:: WHAT THIS TASK INVOLVES ::
Read the lines below. Copy out any that hold the string "Ride".

:: Data excerpts ::
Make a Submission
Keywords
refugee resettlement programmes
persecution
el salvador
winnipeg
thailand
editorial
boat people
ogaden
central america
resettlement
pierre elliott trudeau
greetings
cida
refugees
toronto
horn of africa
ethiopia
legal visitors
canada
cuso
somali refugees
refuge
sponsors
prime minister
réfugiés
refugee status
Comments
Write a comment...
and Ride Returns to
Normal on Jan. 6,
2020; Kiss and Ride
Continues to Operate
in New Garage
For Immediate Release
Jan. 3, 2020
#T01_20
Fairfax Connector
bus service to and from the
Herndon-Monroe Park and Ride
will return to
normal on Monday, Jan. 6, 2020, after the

==

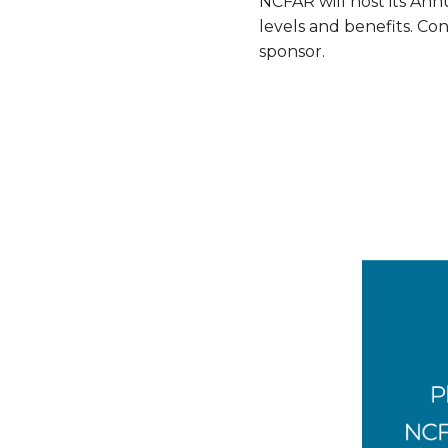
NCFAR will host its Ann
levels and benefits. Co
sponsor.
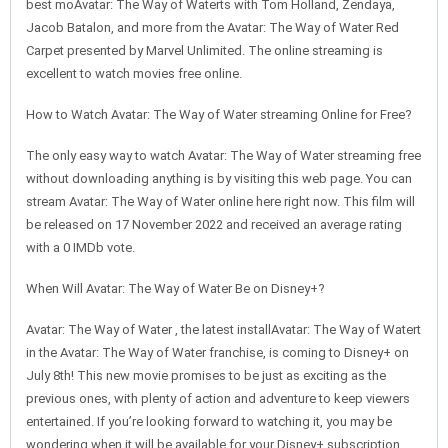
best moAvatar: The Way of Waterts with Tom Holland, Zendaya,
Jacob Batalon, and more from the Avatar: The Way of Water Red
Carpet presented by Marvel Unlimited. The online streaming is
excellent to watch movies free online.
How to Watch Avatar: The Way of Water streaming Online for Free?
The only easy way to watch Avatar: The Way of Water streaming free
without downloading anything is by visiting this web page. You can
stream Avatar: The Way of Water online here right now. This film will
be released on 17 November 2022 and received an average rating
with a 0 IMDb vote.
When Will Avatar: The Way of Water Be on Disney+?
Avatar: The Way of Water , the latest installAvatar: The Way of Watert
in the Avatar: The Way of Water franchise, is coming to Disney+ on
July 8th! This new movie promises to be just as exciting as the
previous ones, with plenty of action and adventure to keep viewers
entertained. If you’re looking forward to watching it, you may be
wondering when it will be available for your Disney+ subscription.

:: EXERCISE SOLUTION ::
and Ride Returns to
2020; Kiss and Ride
Herndon-Monroe Park and Ride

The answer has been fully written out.